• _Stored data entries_
- - -

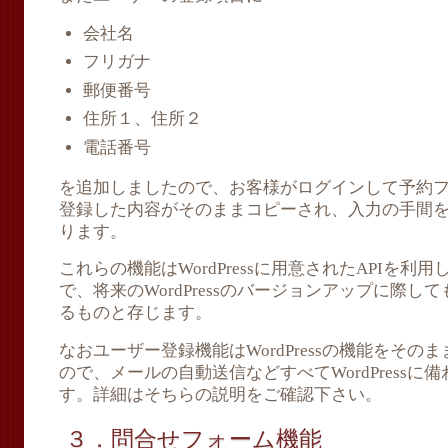
会社名
フリガナ
郵便番号
住所１、住所２
電話番号
を追加しましたので、お客様がログインして予約
登録した内容がそのままコピーされ、入力の手間
ります。
これらの機能はWordPressに用意されたAPIを
で、将来のWordPressのバージョンアップに際
るものと存じます。
なおユーザー登録機能はWordPressの機能をそ
ので、メールの自動送信などすべてWordPress
す。詳細はそちらの説明をご確認下さい。
３．問合せフォーム機能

- - -

• _DESCRIPTION OF THE TASK_
Transcribe all records verbatim, no pictures.

• _SOLUTION FOR THIS TASK_
会社名
フリガナ
郵便番号
住所１、住所２
電話番号
を追加しましたので、お客様がログインして予約
登録した内容がそのままコピーされ、入力の手間
ります。
これらの機能はWordPressに用意されたAPIを
で、将来のWordPressのバージョンアップに際
るものと存じます。
なおユーザー登録機能はWordPressの機能をそ
ので、メールの自動送信などすべてWordPress
す。詳細はそちらの説明をご確認下さい。
３．問合せフォーム機能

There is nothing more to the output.